On se met alors à rêver : même si tous les vieux groupes ne partagent pas cet aspect essentiel de la technique présent dans Tangerine Dream, pourquoi pas remaker les autres ? On veut voir une version moderne d’AC/DC (est-ce que c’est KGLW?) ! Si d’autres groupes de la même époque ont suivi des pistes similaires, comme King Crimson ou Gong, il semble néanmoins que cette tournée de Tangerine Dream doit pouvoir servir d’exemple, au moins pour la réflexion.
Après une petite heure d’un set qui nous a tous·tes eu·e.s, clap de fin et standing ovation pour le trio de la franchise allemande.
Discoclub et Grand Theft Auto
Sauf que pas du tout, puisque le rappel à duré presque deux heures. Comme libéré du poids du patrimoine, Quaeschning s’est enfin exprimé : « now we can play whatever we want ». À partir de là, Tangerine Dream a abandonné le format du set, enchaîné les singles, redonné de la place à Hoshiko Yamane (qui était un peu sous-utilisée dans Phaedra), et a fait péter le disco.
De l’ambient spacerock au nightclub, on aura donc tout eu pendant ce rappel dans lequel on a repéré quelques titres emblématiques : des titres plus récents mais qui faisaient plus vieux, parce que la présence d’Edgar Froese jusqu’en 2015 a polarisé le groupe dans une atmosphère John Carpenter-like, avec par exemple « Genesis of Precious Thoughts » ; des trucs moins connus comme le très beau « Portico » de leur dernier album Raum, qu’on vous conseille intégralement si vous avez le temps ; de l’OST de GTA V bien entendu, avec « No Happy Endings », véritable consécration pour Froese ; des titres qui synthétisent bien l’histoire du groupe, comme le magnifique « Love On A Real Train » de 1985.

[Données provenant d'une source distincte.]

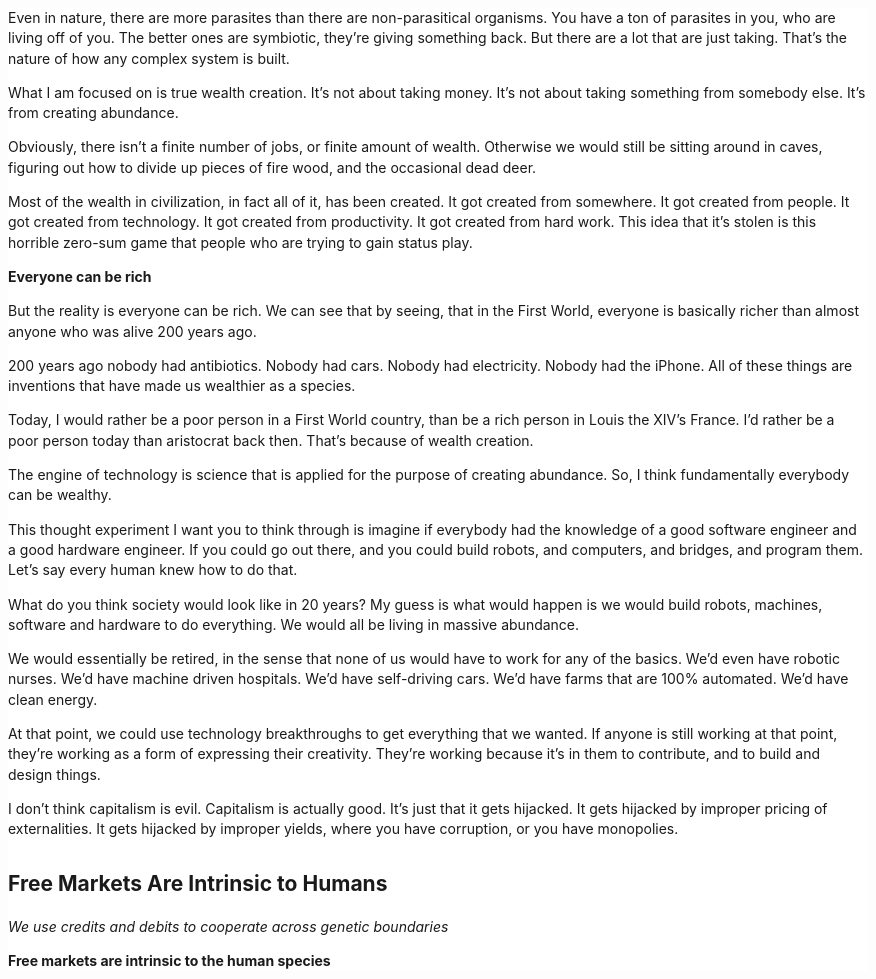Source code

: Even in nature, there are more parasites than there are non-parasitical organisms. You have a ton of parasites in you, who are living off of you. The better ones are symbiotic, they’re giving something back. But there are a lot that are just taking. That’s the nature of how any complex system is built.

What I am focused on is true wealth creation. It’s not about taking money. It’s not about taking something from somebody else. It’s from creating abundance.

Obviously, there isn’t a finite number of jobs, or finite amount of wealth. Otherwise we would still be sitting around in caves, figuring out how to divide up pieces of fire wood, and the occasional dead deer.

Most of the wealth in civilization, in fact all of it, has been created. It got created from somewhere. It got created from people. It got created from technology. It got created from productivity. It got created from hard work. This idea that it’s stolen is this horrible zero-sum game that people who are trying to gain status play.

**Everyone can be rich**

But the reality is everyone can be rich. We can see that by seeing, that in the First World, everyone is basically richer than almost anyone who was alive 200 years ago.

200 years ago nobody had antibiotics. Nobody had cars. Nobody had electricity. Nobody had the iPhone. All of these things are inventions that have made us wealthier as a species.

Today, I would rather be a poor person in a First World country, than be a rich person in Louis the XIV’s France. I’d rather be a poor person today than aristocrat back then. That’s because of wealth creation.

The engine of technology is science that is applied for the purpose of creating abundance. So, I think fundamentally everybody can be wealthy.

This thought experiment I want you to think through is imagine if everybody had the knowledge of a good software engineer and a good hardware engineer. If you could go out there, and you could build robots, and computers, and bridges, and program them. Let’s say every human knew how to do that.

What do you think society would look like in 20 years? My guess is what would happen is we would build robots, machines, software and hardware to do everything. We would all be living in massive abundance.

We would essentially be retired, in the sense that none of us would have to work for any of the basics. We’d even have robotic nurses. We’d have machine driven hospitals. We’d have self-driving cars. We’d have farms that are 100% automated. We’d have clean energy.

At that point, we could use technology breakthroughs to get everything that we wanted. If anyone is still working at that point, they’re working as a form of expressing their creativity. They’re working because it’s in them to contribute, and to build and design things.

I don’t think capitalism is evil. Capitalism is actually good. It’s just that it gets hijacked. It gets hijacked by improper pricing of externalities. It gets hijacked by improper yields, where you have corruption, or you have monopolies.

## Free Markets Are Intrinsic to Humans

_We use credits and debits to cooperate across genetic boundaries_

**Free markets are intrinsic to the human species**
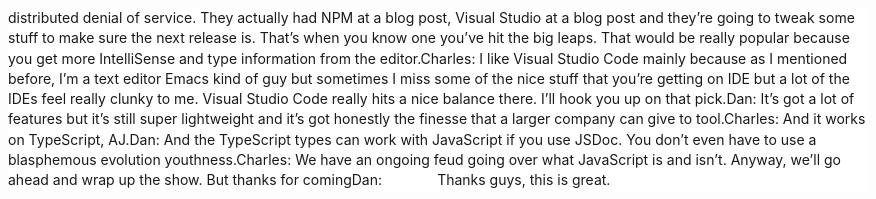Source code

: distributed denial of service. They actually had NPM at a blog post, Visual Studio at a blog post and they’re going to tweak some stuff to make sure the next release is. That’s when you know one you’ve hit the big leaps. That would be really popular because you get more IntelliSense and type information from the editor.Charles: I like Visual Studio Code mainly because as I mentioned before, I’m a text editor Emacs kind of guy but sometimes I miss some of the nice stuff that you’re getting on IDE but a lot of the IDEs feel really clunky to me. Visual Studio Code really hits a nice balance there. I’ll hook you up on that pick.Dan: It’s got a lot of features but it’s still super lightweight and it’s got honestly the finesse that a larger company can give to tool.Charles: And it works on TypeScript, AJ.Dan: And the TypeScript types can work with JavaScript if you use JSDoc. You don’t even have to use a blasphemous evolution youthness.Charles: We have an ongoing feud going over what JavaScript is and isn’t. Anyway, we’ll go ahead and wrap up the show. But thanks for comingDan: &nbsp;&nbsp;&nbsp;&nbsp;&nbsp;&nbsp;&nbsp;&nbsp;&nbsp;&nbsp;&nbsp;&nbsp; Thanks guys, this is great.

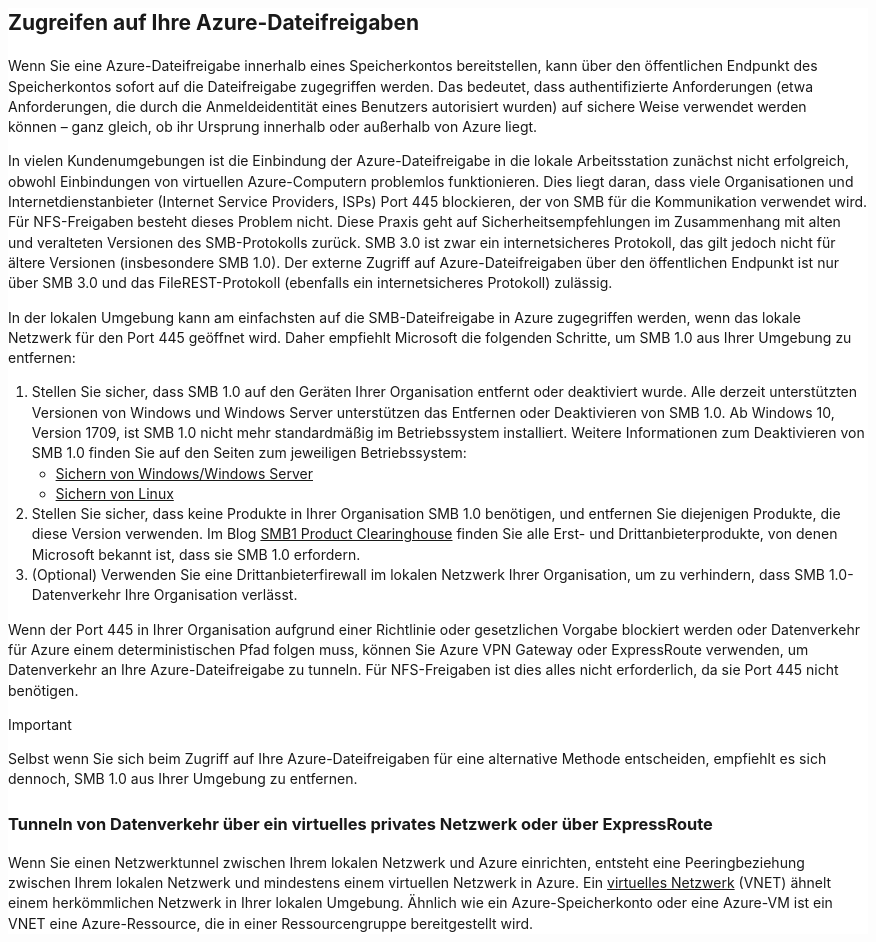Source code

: ## <a name="accessing-your-azure-file-shares"></a>Zugreifen auf Ihre Azure-Dateifreigaben
Wenn Sie eine Azure-Dateifreigabe innerhalb eines Speicherkontos bereitstellen, kann über den öffentlichen Endpunkt des Speicherkontos sofort auf die Dateifreigabe zugegriffen werden. Das bedeutet, dass authentifizierte Anforderungen (etwa Anforderungen, die durch die Anmeldeidentität eines Benutzers autorisiert wurden) auf sichere Weise verwendet werden können – ganz gleich, ob ihr Ursprung innerhalb oder außerhalb von Azure liegt. 

In vielen Kundenumgebungen ist die Einbindung der Azure-Dateifreigabe in die lokale Arbeitsstation zunächst nicht erfolgreich, obwohl Einbindungen von virtuellen Azure-Computern problemlos funktionieren. Dies liegt daran, dass viele Organisationen und Internetdienstanbieter (Internet Service Providers, ISPs) Port 445 blockieren, der von SMB für die Kommunikation verwendet wird. Für NFS-Freigaben besteht dieses Problem nicht. Diese Praxis geht auf Sicherheitsempfehlungen im Zusammenhang mit alten und veralteten Versionen des SMB-Protokolls zurück. SMB 3.0 ist zwar ein internetsicheres Protokoll, das gilt jedoch nicht für ältere Versionen (insbesondere SMB 1.0). Der externe Zugriff auf Azure-Dateifreigaben über den öffentlichen Endpunkt ist nur über SMB 3.0 und das FileREST-Protokoll (ebenfalls ein internetsicheres Protokoll) zulässig.

In der lokalen Umgebung kann am einfachsten auf die SMB-Dateifreigabe in Azure zugegriffen werden, wenn das lokale Netzwerk für den Port 445 geöffnet wird. Daher empfiehlt Microsoft die folgenden Schritte, um SMB 1.0 aus Ihrer Umgebung zu entfernen:

1. Stellen Sie sicher, dass SMB 1.0 auf den Geräten Ihrer Organisation entfernt oder deaktiviert wurde. Alle derzeit unterstützten Versionen von Windows und Windows Server unterstützen das Entfernen oder Deaktivieren von SMB 1.0. Ab Windows 10, Version 1709, ist SMB 1.0 nicht mehr standardmäßig im Betriebssystem installiert. Weitere Informationen zum Deaktivieren von SMB 1.0 finden Sie auf den Seiten zum jeweiligen Betriebssystem:
    - [Sichern von Windows/Windows Server](storage-how-to-use-files-windows.md#securing-windowswindows-server)
    - [Sichern von Linux](storage-how-to-use-files-linux.md#securing-linux)
1. Stellen Sie sicher, dass keine Produkte in Ihrer Organisation SMB 1.0 benötigen, und entfernen Sie diejenigen Produkte, die diese Version verwenden. Im Blog [SMB1 Product Clearinghouse](https://aka.ms/stillneedssmb1) finden Sie alle Erst- und Drittanbieterprodukte, von denen Microsoft bekannt ist, dass sie SMB 1.0 erfordern. 
1. (Optional) Verwenden Sie eine Drittanbieterfirewall im lokalen Netzwerk Ihrer Organisation, um zu verhindern, dass SMB 1.0-Datenverkehr Ihre Organisation verlässt.

Wenn der Port 445 in Ihrer Organisation aufgrund einer Richtlinie oder gesetzlichen Vorgabe blockiert werden oder Datenverkehr für Azure einem deterministischen Pfad folgen muss, können Sie Azure VPN Gateway oder ExpressRoute verwenden, um Datenverkehr an Ihre Azure-Dateifreigabe zu tunneln. Für NFS-Freigaben ist dies alles nicht erforderlich, da sie Port 445 nicht benötigen.

> [!Important]  
> Selbst wenn Sie sich beim Zugriff auf Ihre Azure-Dateifreigaben für eine alternative Methode entscheiden, empfiehlt es sich dennoch, SMB 1.0 aus Ihrer Umgebung zu entfernen.

### <a name="tunneling-traffic-over-a-virtual-private-network-or-expressroute"></a>Tunneln von Datenverkehr über ein virtuelles privates Netzwerk oder über ExpressRoute
Wenn Sie einen Netzwerktunnel zwischen Ihrem lokalen Netzwerk und Azure einrichten, entsteht eine Peeringbeziehung zwischen Ihrem lokalen Netzwerk und mindestens einem virtuellen Netzwerk in Azure. Ein [virtuelles Netzwerk](../../virtual-network/virtual-networks-overview.md) (VNET) ähnelt einem herkömmlichen Netzwerk in Ihrer lokalen Umgebung. Ähnlich wie ein Azure-Speicherkonto oder eine Azure-VM ist ein VNET eine Azure-Ressource, die in einer Ressourcengruppe bereitgestellt wird.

Quelle excellente idée, en tout cas, d’avoir invité Tangerine Dream comme contrepoint des Nuits Sonores : on vous parlait en juin de l’évolution du festival et de sa compréhension assez élargie de la culture électronique. Ici, c’est toute l’histoire d’une multiplicité de genres musicaux qu’on retrouve, d’univers qui ont su se mélanger a posteriori à partir de ces groupes allemands des années 1960. Le trio nous a quittés en promettant de revenir à Lyon ; on y compte bien, car croyez-nous, pas besoin d’être un fan absolu du groupe pour réserver sa soirée.